Оленька имела головокружительный успех — быть допущенным к ее маленькой ручке мечтали многие мужчины. Впрочем, в салон светской красавицы были вхожи лишь избранные, обладавшие либо деньгами, либо связями, либо талантами. Она кружила головы и разбивала судьбы. Не порывая с Тарасовым, Ольга Грибова страстно увлеклась другом своего мужа Н. М. Журавлевым. Он был совсем молод, лишь два года до знакомства с ней окончил гимназию и сразу стал директором крупнейшей Барановской мануфактуры. Сердечный друг Оленьки был щеголь, бонвиван и страстный игрок.

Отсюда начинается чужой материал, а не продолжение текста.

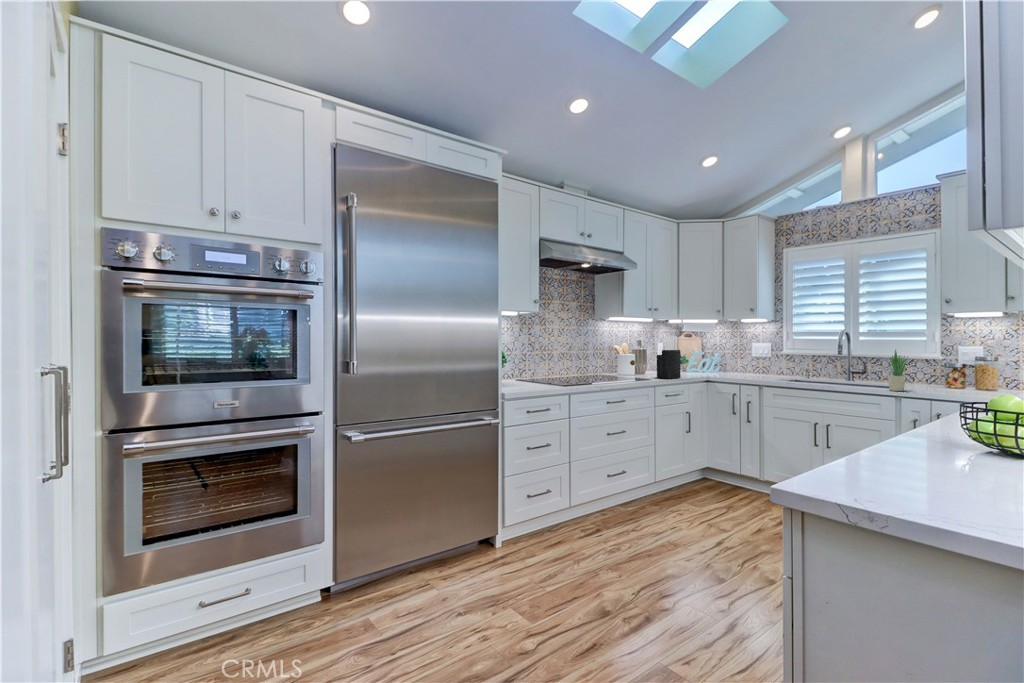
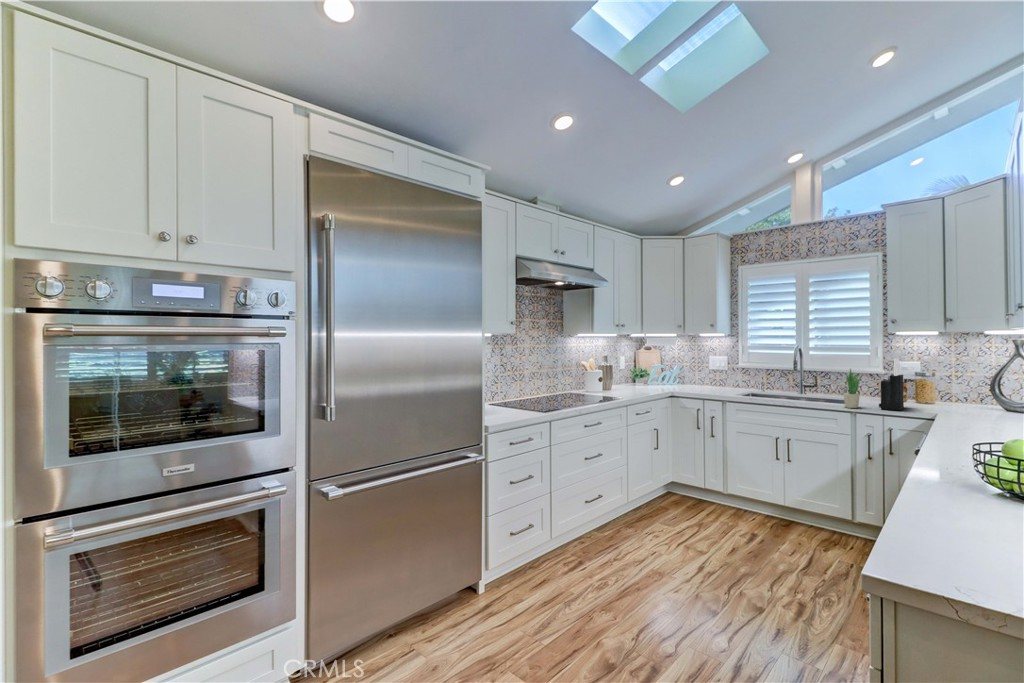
knife block: present [657,336,681,379] -> present [879,358,904,410]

Рассказывали, что, проигравшись по-крупному в карты, он стал требовать от влюбленной в него женщины денег и грозить самоубийством. Грибова бросилась в ноги к Тарасову и молила о деньгах для любимого.
Арлекин и смерть. К. Сомов, 1907
Выручать соперника не позволяла честь, и Тарасов вежливо отказал. Тем же вечером опозоренный Журавлев застрелился. На панихиду Тарасов и Грибова отправились вместе. После службы они распрощались: Оленька отправилась домой, мило поговорила с домашними и, оставшись одна, выстрелила себе в сердце. Она не умела обращаться с оружием, и смерть наступила не сразу, окровавленную, ее отвезли в больницу, но спасти не смогли.